Thursday, November 20, 2014: 4:06 PM
209 (Hilton Atlanta)
Luke Schenck1,2, Michael Toth3, Tiffany Chiang4, Piaget Francois5, Joe Kukura6 and Aaron Cote6, (1)Chemical Process Development and Commercialization, Merck & Co., Rahway, NJ, (2)Particle Engineering Labs - CPDC, Merck & Co, Inc., Rahway, NJ, (3)Environmental and Process Safety, Merck & Co. Inc, Rahway, NJ, (4)MMD New Talent Development, Merck & Co. Inc., West Point, PA, (5)MMD New Talent Development, Merck & Co.

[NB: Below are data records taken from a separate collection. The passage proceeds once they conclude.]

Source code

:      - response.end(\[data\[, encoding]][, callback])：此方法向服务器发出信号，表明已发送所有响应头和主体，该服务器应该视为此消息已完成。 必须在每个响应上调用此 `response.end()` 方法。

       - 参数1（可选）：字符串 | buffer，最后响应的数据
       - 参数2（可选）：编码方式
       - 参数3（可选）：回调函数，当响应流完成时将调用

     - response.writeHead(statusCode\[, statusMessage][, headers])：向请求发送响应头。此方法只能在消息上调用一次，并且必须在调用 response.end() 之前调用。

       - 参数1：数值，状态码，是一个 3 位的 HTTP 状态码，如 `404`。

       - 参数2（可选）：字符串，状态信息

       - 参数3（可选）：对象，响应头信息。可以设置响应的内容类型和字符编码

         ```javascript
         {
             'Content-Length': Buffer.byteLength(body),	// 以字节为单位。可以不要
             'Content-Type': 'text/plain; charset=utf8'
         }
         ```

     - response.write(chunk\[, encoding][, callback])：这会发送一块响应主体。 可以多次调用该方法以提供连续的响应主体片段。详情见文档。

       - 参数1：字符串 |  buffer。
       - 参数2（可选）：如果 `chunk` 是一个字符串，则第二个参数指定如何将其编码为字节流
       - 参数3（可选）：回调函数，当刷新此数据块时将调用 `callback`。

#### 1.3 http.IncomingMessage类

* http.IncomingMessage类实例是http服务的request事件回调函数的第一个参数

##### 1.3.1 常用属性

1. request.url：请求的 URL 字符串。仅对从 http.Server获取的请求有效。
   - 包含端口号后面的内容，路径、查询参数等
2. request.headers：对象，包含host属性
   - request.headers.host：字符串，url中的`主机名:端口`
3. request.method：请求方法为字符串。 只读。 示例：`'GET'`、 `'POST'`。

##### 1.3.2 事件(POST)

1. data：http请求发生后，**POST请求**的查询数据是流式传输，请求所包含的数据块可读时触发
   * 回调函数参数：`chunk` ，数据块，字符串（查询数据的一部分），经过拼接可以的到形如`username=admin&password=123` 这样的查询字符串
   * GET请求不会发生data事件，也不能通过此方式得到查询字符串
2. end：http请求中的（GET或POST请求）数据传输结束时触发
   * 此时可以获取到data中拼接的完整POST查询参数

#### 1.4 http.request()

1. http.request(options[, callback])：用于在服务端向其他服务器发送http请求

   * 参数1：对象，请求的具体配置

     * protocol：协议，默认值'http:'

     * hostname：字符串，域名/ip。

Inc., Durham, NC, (6)Chemical Process Development and Commercialization, Merck & Co., Inc., Rahway, NJ

A growing trend moving away from dry milling for active pharmaceutical ingredient (API) particle size control is motivated by concerns including:

-milling induced disorder and the potentially detrimental impact on powder physical properties as well as physical and/or chemical stability

-industrial hygiene associated with fluidization of micronized potent compounds

-increased cost due to yield losses and labor and overhead associated with an additional processing step

There are numerous wet particle engineering options including both bottom up (i.e. nucleation and/or growth based processes) and top down (high shear milling, media milling, high pressure homogenization) processes that address the concerns listed above.  A bottom up, high shear direct precipitation route has shown promise based on ability to consistently achieve target particle size, and as a scalable, highly productive, continuous process.  Work will be presented focusing evaluating the impact of solvent system, mill speed and anti-solvent and solvent flow rates on resulting particle size.  This will also include scale up studies highlighting consistent particle size from a 1L batch process to >600L continuous process. 

 Fine particles (<5um) introduce a new challenge regarding product isolation.  Conventional filtration and drying processes are not feasible due to prohibitively high cake resistances and/or challenges with aggregation of the fine particles.  The thin film evaporator was thought to offer a potential solution for isolating fine particles.  Data will be presented evaluating several test compounds with experimental input factors including particle size, particle aspect ratio, slurry concentration, solvent system (and commensurate g/L of dissolved API), processing temperature,  feed rate and operating pressure.   Key responses will be reviewed including isolated product physical properties (i.e. breakage, growth, aggregation), residual solvent level and yield.